Copy the text of each row below word for word, leaving the pictures out.

--------------------

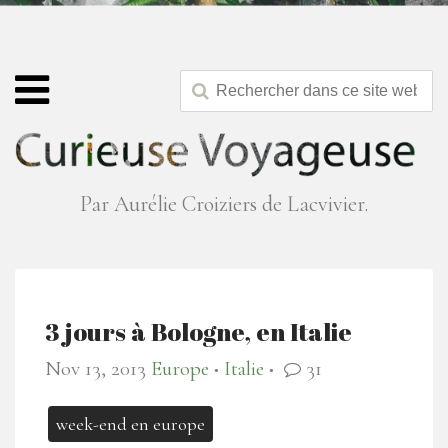
Par Aurélie Croiziers de Lacvivier.
3 jours à Bologne, en Italie
Nov 13, 2013
Europe
Italie
31
●
●
week-end en europe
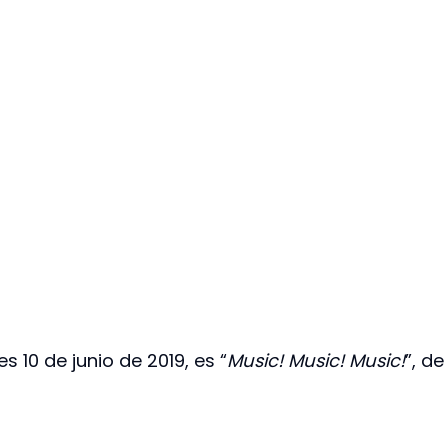
s 10 de junio de 2019, es “
Music! Music! Music!
”, de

--------------------

* ANSWER BOX:
Par Aurélie Croiziers de Lacvivier.
3 jours à Bologne, en Italie
Nov 13, 2013
Europe
Italie
31
●
●
week-end en europe
s 10 de junio de 2019, es “
Music! Music! Music!
”, de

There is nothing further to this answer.